───── Available data ─────
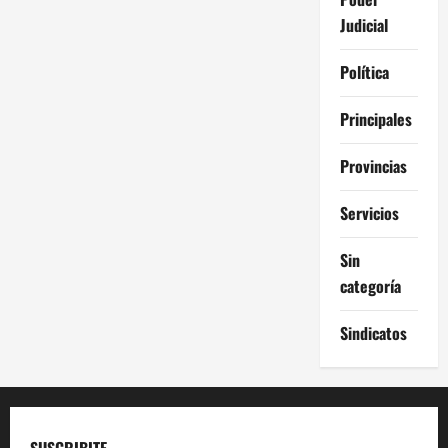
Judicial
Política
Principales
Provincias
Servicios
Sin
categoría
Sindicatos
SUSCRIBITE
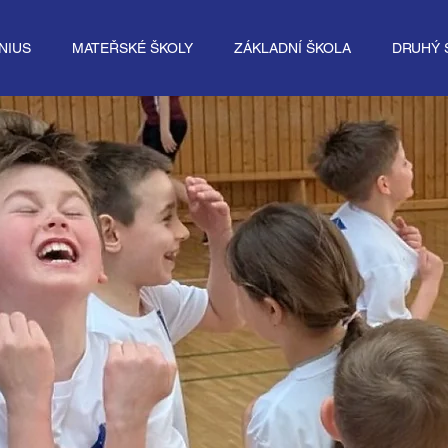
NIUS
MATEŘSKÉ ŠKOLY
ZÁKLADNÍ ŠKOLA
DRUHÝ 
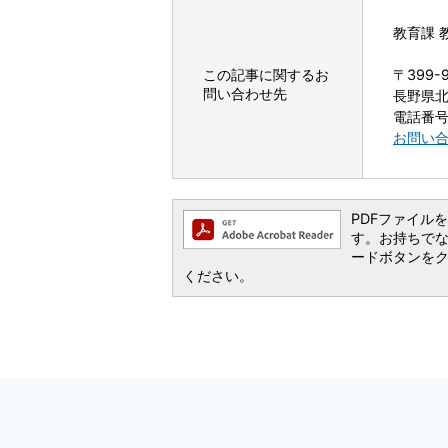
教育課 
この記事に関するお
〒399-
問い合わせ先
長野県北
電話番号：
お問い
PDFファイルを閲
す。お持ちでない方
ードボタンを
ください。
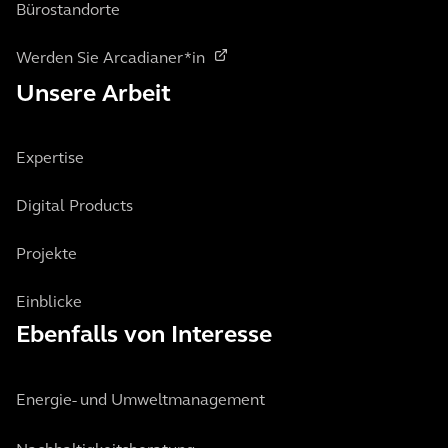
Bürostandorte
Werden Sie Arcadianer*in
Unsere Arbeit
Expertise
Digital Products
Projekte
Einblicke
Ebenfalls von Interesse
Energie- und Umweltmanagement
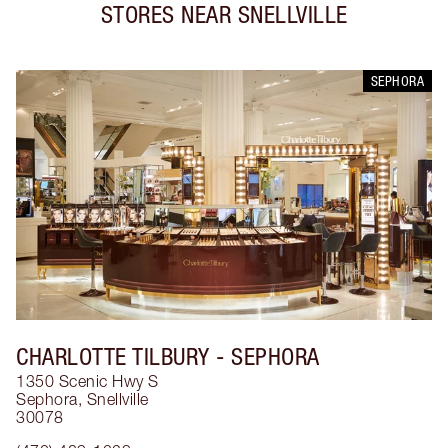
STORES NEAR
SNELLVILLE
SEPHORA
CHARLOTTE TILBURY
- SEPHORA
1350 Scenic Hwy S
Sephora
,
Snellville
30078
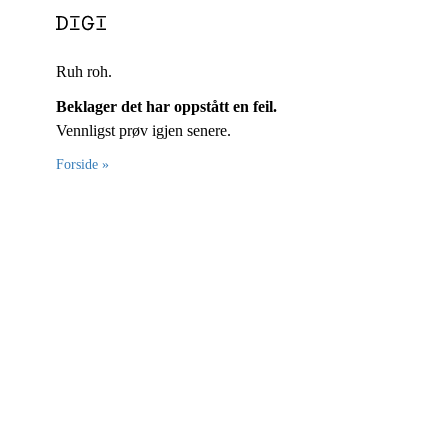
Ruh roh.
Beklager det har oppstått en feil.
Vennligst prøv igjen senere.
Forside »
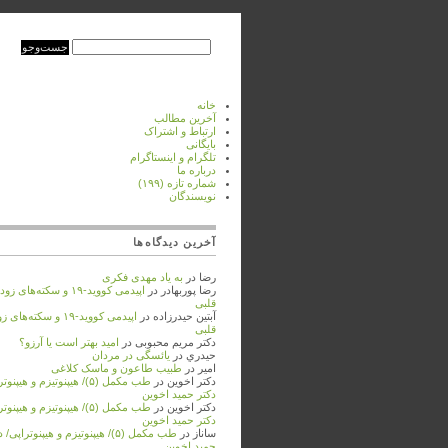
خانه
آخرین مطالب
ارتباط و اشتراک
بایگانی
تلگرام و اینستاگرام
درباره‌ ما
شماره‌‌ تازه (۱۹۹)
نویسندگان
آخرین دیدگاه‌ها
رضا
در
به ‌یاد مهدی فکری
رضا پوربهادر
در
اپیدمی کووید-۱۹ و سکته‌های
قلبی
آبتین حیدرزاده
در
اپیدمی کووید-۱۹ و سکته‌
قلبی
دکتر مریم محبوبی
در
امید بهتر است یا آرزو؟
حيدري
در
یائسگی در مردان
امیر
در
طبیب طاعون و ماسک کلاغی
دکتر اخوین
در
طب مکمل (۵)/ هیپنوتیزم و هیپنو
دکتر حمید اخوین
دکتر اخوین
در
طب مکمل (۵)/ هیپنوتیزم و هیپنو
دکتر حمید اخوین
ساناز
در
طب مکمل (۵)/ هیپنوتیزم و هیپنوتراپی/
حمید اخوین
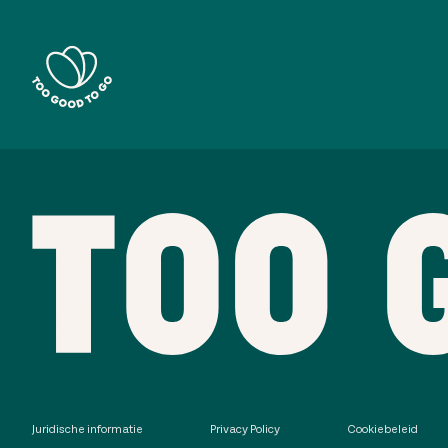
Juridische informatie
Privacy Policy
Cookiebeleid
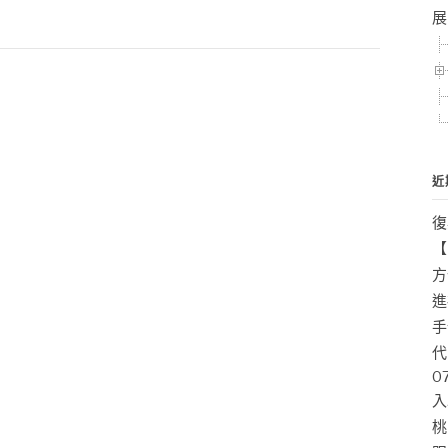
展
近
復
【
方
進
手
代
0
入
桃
─────
Convert the lines of the records into a numbered list, starting with the line that contains "Juridische informatie" and running through the last line of the records, both included. Leave out any blank lines and the pictures.

1. Juridische informatie
2. Privacy Policy
3. Cookiebeleid
4. 展
5. 近
6. 復
7. 【
8. 方
9. 進
10. 手
11. 代
12. 0
13. 入
14. 桃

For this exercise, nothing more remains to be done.